Pruning Currants And Gooseberries

Both these fruits naturally form bushes, and their pruning is essentially alike. It is done during the dormant season, usually in spring, before growth starts.

Red and white currants and gooseberries produce fruit buds on one-year-old wood and spurs on older wood, but they bear best on 2- and 3-year-old wood with inferior fruit on wood older than that.

Weaker shoots should be removed from one-year bushes, leaving 6 to 6 of the strongest. At the end of the second year, four or five two-year-old and three or four one-year-old shoots may be left. 

After the third year, three of each: one-, two, and three-year-old shoots are left, and all wood over three years old is removed. Low branches, which would allow the fruit to drag on the ground and make it dirty, are also removed. 

On the other hand, black currants bear the most and best fruit on the previous season’s growth. Therefore, pruning should encourage a plentiful supply of new wood.

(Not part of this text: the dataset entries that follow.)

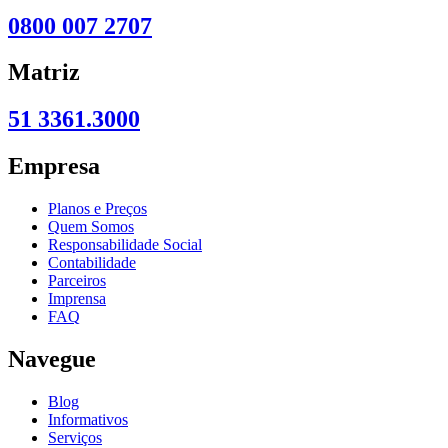
0800 007 2707
Matriz
51 3361.3000
Empresa
Planos e Preços
Quem Somos
Responsabilidade Social
Contabilidade
Parceiros
Imprensa
FAQ
Navegue
Blog
Informativos
Serviços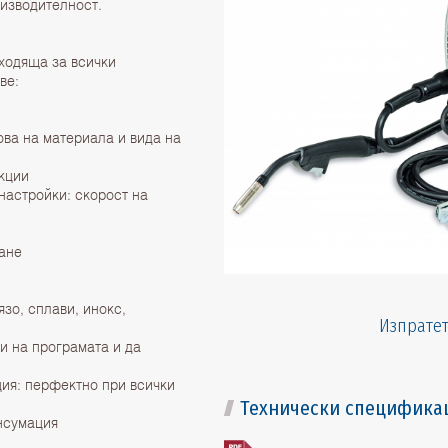
оизводителност.
дходяща за всички
ве:
ова на материала и вида на
нкции
 настройки: скорост на
и
ване
зо, сплави, инокс,
Изпратет
и на програмата и да
ция: перфектно при всички
Технически специфика
онсумация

Gooseberry shoots are usually fruited only for two years and then removed. On the Pacific coast, where they are said to bear the heaviest crop in the third year, shoots are fruited for 3 years and then cut off.

Pruning Blueberries 

Because blueberries produce plump fruit buds on the tips of the previous season’s shoots, pruning should be done to encourage the growth of many new shoots. Little pruning is necessary for the first two or three years after planting. 

Only dead or weak branches need to be removed. But each year after that, a few of the older branches producing short, weak growth should be cut off at the bush’s base.

The weakest of the new shoots growing from the base should also be removed, leaving only three or four of the strongest. 

Then, the top of the bush should be thinned out by removing broken or weak branches.

If especially large fruit is desired, the bush should be trimmed to leave only 4 or 5 of the larger, fatter fruit buds on the tip of each shoot.